Watch the recordings on Harper’s site (pvp-ai.russell-harper.com/#v3). The emulator chugs at authentic 1.79MHz; LLM responds in seconds. Latency? Negligible for turn-based. But scale to real-time? That’s the rub — and opportunity.
Wander a bit: this mirrors 1990s chess engines. Deep Blue didn’t ‘see’ a board; it slurped FEN notation. Text state crushed pixel-parsing. Fast-forward (sorry, can’t say that — wait, kidding), GPT-4o rediscovers that truth for agents. My unique angle? This isn’t evolution; it’s regression to efficiency. Modern AI bloats on vision; retro constraints force smarts. Prediction: embedded IoT agents — drones, robots — will ditch cameras for sensor text. Cheaper.
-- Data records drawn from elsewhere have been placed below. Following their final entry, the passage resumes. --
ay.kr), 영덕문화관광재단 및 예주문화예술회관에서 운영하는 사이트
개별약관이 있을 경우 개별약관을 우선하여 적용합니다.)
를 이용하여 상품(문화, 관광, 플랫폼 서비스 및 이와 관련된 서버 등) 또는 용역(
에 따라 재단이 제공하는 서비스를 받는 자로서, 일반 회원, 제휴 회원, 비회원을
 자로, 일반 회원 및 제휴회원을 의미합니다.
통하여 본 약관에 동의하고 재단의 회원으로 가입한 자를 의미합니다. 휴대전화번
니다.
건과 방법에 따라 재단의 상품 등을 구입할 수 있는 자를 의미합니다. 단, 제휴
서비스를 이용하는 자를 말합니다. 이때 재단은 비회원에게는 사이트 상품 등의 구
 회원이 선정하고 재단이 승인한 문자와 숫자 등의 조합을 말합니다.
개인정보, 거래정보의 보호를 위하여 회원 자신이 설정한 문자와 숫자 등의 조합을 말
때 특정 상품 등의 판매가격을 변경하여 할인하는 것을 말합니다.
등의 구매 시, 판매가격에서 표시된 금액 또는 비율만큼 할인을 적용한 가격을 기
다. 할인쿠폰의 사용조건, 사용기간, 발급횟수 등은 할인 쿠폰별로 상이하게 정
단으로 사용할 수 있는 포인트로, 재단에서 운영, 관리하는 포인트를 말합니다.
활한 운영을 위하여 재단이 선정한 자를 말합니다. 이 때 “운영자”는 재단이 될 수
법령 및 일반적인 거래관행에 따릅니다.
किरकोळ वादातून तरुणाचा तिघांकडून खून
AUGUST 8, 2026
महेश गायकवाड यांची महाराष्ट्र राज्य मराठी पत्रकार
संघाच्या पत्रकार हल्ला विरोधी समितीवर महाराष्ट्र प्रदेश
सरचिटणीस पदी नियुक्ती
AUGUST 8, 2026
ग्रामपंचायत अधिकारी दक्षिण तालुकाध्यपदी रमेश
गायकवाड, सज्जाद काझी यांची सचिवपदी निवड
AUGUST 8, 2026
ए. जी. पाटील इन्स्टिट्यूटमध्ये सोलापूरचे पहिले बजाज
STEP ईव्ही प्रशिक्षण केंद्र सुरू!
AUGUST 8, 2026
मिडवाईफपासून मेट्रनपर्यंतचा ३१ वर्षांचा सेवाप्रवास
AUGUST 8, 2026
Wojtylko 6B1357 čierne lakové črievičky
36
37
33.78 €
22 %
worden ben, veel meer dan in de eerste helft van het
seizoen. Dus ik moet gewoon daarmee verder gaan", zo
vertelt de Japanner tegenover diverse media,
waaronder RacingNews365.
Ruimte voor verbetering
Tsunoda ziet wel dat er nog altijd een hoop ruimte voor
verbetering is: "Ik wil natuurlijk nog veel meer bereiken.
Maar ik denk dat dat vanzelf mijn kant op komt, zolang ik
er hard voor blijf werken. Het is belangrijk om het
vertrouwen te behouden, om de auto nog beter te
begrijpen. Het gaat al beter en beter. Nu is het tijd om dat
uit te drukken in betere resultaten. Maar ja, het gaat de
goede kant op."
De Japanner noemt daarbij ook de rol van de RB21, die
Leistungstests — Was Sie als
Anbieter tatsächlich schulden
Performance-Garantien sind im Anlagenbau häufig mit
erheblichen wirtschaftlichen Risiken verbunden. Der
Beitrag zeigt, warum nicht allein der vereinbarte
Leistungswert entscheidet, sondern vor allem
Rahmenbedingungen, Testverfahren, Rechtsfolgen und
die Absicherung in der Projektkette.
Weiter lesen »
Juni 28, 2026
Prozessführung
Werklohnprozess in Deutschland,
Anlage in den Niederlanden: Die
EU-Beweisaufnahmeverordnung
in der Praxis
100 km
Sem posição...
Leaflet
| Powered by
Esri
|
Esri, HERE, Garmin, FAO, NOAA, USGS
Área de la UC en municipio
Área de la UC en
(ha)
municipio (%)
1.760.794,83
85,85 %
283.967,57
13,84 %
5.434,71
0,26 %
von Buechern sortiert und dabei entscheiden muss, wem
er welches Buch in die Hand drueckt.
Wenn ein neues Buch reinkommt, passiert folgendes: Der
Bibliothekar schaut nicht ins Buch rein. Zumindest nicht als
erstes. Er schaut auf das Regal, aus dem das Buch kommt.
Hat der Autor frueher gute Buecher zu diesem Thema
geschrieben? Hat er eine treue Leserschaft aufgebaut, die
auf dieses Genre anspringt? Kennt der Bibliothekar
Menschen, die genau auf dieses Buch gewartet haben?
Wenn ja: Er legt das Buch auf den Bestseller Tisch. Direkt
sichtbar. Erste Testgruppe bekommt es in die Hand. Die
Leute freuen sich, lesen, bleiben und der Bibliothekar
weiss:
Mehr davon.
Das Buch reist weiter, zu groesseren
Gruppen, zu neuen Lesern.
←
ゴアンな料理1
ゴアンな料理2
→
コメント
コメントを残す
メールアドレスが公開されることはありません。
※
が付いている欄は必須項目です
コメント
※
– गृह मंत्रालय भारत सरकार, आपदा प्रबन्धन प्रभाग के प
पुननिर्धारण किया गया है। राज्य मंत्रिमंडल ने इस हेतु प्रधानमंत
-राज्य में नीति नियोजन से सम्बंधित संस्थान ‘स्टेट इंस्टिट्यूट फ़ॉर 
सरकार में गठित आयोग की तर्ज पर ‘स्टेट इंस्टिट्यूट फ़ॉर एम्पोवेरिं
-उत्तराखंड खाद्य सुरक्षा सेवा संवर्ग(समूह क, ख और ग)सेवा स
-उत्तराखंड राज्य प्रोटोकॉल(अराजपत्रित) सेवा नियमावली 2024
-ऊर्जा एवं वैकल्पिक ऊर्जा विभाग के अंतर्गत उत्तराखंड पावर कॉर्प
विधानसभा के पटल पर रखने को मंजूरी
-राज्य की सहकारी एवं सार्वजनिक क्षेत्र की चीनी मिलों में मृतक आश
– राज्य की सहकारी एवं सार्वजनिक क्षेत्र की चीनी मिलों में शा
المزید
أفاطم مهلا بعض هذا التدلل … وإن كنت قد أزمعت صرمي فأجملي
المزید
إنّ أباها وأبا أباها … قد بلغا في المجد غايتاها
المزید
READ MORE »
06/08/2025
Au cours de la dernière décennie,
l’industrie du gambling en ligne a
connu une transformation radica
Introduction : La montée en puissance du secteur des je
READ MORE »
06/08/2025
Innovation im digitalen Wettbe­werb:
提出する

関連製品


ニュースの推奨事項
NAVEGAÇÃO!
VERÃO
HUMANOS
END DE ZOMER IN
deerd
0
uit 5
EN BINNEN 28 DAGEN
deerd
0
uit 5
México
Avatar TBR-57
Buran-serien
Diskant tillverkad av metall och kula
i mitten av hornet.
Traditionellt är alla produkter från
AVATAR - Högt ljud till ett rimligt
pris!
Sharper. Unstoppable.
Why Does This Matter for AI Agents?
Developers, listen up. You’re building agents? Ditch screenshots.
Pixels leak noise — OCR fails on glitches, lighting shifts kill models. Structured senses? Parse once, feed forever. Harper’s hack ports anywhere: APIs summarizing sim states, logs from factories, telemetry from cars.
Skeptical take: is this real agency? It’s prompted turns, not autonomous loops. Fair. But notes persist — strategy compounds. That’s proto-memory. Add tools (fire API? Check health endpoint?), and you’ve got Devin-level autonomy on a 6502 CPU.
Corporate spin check: Anthropic/Anthropic-types hype ‘constitutional AI’ for safety. Here? Raw GPT-4o finds exploits sans guardrails. Risky? Sure. But that’s agency — unintended brilliance.
One-paragraph ramble: Imagine Minecraft bots, not scraping renders, but querying block APIs. Or StarCraft: text fog-of-war diffs. Efficiency explodes; costs plummet. This demo whispers the future: interface design wins wars. Not model size.
Can Text-Only Inputs Revolutionize Game AI?
Short answer: yes, for niches.
Full: vision models (GPT-4V, Gemini) gobble tokens on frames — 10x cost for marginal gains. Text? Pennies. Commander X16 proves it in pixel-perfect retro land.
Critique Harper’s setup — it’s turn-based shmup, not twitch FPS. But extend: real-time via streaming summaries? Async reasoning? We’re close.
Historical parallel (my insight): 1970s PLATO games used text grids for battleships. LLMs close the loop — inference on ancient iron. Bold call: by 2026, indie games ship with LLM hooks standard. Modders feast.
The Exploit That Stole the Show
LLM’s notes evolve: “Opponent AI pathing flaw — hesitates at y=200.”
Then: cheese mode. Position, spam. Built-in AI — rule-based relic — folds.
This? Pure emergence. No fine-tune. Just context window + chain-of-thought.
🧬 Related Insights
- Read more: AI Lets You Build Team-Scale Solo—Now the Real Grind Begins
- Read more: Deploynix’s Free Tier: The Freelancer’s Escape from Hosting Hell
Frequently Asked Questions
What is PvP-AI on Commander X16?
It’s an 8-bit shoot-em-up emulator game where players duel in arenas, using touch/EMF inputs for position and firing. Retro as hell, runs on open-source X16 hardware.
How does GPT-4o play games without pixels?
Via ‘smart senses’ — text summaries of game state from sensors: positions, health, ammo. Model reasons in language, outputs actions.
Will LLMs replace traditional game AI?
Not fully — vision needed for open-world chaos. But for structured sims? Absolutely, especially with text interfaces.